Il y a exactement trois ans, j’ai publié cette photo sur les réseaux sociaux depuis un avion à l’aéroport d’Adler. C’était quelques minutes avant le décollage. Quelques heures plus tard, j’étais déjà sur la côte méditerranéenne, à Antalya. Je ne suis pas retourné en Russie depuis. J’ai cependant vécu six mois en Turquie, six mois au Monténégro et trois mois en Bosnie.

J’ai également passé deux semaines en Serbie et au Kirghizistan pour affaires. Cela fait maintenant un an et demi que nous sommes en France, avec le statut de réfugié et des titres de séjour de dix ans. Pendant ce temps, nous avons vécu dans cinq villes françaises différentes. Et ce n’est clairement qu’un début. Notre vie en France ne fait que commencer. Comme on dit, BON COURAGE !

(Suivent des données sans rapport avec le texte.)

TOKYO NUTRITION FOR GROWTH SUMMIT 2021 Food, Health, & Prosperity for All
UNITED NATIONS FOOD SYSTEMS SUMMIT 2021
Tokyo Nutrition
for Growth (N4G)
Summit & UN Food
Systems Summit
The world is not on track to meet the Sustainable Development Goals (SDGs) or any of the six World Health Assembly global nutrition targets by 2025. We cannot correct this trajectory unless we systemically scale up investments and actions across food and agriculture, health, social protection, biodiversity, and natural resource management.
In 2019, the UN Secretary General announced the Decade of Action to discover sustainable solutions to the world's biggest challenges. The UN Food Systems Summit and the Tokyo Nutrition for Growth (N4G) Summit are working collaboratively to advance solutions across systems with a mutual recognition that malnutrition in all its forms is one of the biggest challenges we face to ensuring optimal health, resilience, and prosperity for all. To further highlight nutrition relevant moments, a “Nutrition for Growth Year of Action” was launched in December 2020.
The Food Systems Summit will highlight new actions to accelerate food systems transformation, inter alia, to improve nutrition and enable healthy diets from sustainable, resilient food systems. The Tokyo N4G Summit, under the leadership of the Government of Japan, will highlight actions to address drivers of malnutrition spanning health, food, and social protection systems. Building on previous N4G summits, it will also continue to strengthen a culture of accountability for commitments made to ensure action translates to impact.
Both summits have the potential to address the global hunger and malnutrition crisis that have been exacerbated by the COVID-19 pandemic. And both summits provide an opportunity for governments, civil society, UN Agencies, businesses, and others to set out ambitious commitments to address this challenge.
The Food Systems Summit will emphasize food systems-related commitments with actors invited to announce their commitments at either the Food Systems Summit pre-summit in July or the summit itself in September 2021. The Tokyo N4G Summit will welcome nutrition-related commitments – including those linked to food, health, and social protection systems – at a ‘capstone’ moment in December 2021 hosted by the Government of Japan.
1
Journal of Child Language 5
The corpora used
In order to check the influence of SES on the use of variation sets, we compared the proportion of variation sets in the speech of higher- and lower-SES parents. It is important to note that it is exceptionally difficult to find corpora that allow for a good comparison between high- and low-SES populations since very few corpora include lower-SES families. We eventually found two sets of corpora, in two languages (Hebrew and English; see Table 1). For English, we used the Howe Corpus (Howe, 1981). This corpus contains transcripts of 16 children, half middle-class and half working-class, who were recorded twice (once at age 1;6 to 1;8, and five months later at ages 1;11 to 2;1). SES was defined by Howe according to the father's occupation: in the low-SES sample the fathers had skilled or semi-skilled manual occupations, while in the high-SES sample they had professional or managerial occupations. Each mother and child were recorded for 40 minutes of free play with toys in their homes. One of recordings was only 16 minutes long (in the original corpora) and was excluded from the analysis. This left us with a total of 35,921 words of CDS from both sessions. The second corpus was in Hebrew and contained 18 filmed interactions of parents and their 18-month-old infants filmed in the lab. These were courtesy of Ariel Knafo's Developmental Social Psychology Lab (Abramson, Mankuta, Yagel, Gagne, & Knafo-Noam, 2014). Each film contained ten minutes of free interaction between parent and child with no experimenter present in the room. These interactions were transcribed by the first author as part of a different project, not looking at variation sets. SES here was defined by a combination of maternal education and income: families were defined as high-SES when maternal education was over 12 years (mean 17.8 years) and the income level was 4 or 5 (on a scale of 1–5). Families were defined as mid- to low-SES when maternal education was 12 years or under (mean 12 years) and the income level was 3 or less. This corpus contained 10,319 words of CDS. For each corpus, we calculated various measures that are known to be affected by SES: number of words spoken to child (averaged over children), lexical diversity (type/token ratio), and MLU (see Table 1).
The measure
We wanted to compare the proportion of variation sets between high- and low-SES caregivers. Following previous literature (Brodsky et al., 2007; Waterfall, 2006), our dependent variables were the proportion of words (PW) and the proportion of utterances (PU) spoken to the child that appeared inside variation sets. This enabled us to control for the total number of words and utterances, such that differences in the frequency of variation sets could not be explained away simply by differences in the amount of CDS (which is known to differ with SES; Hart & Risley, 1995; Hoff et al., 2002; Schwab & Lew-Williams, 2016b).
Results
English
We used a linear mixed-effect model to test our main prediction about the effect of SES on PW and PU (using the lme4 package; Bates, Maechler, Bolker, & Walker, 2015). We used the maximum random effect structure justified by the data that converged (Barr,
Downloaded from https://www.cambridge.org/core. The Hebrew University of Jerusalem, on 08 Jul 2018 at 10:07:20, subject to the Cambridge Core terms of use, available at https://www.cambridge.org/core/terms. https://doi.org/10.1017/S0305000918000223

J’ai réfléchi un peu à l’avenir de la Russie et à la situation en France.

J’ai décidé de reprendre ce commentaire, issu d’une discussion avec un collègue français sur ma page francophone, et d’en faire un article à part entière.

Les États-Unis traversent eux aussi une période difficile. Et pour la France, les temps ne sont pas simples non plus. Le problème, c’est qu’en passant par toutes ces catastrophes provoquées par l’homme, la Russie et les Russes ne se sont pas améliorés. J’ai peur que, du point de vue de la théorie de l’évolution, nous soyons une espèce condamnée à disparaître. Cependant, d’habitude, je ne pense pas en ces termes.

Je ne dis pas que la Russie disparaîtra complètement. Mais la désintégration de l’empire peut se poursuivre. Dans le meilleur des cas, elle deviendra semblable à la Serbie d’aujourd’hui. Quand la guerre prendra fin, beaucoup de Russes comprendront qu’ils ont été trompés. Cela provoquera une grande déception au sein de la société.

En même temps, le pays comptera de nombreuses personnes enclines à la violence, avec une expérience du combat et un syndrome de stress post-traumatique. Il n’y avait en Russie aucune condition préalable à une révolution. Mais Poutine les a créées de ses propres mains. Cependant, ce ne sera pas une révolution démocratique.

Quand une révolution est faite par une bande de mercenaires et de tueurs, ils instaurent une dictature militaire. J’espère qu’on n’en arrivera pas là. Mais mon imagination me montre des images très sombres. Nous voulons que la guerre se termine au plus vite. Mais, quoi qu’il en soit, notre vie future sera liée à la France.

Nous ne voudrions pas que les populistes de droite arrivent au pouvoir ici. Mais en même temps, nous voyons bien que le pouvoir en place ne correspond plus aux défis de notre époque. Nous croyons en la démocratie. Et nous croyons en la France. Parfois, cependant, je me dis qu’une république parlementaire serait un modèle de gouvernance plus efficace qu’un régime présidentiel fort.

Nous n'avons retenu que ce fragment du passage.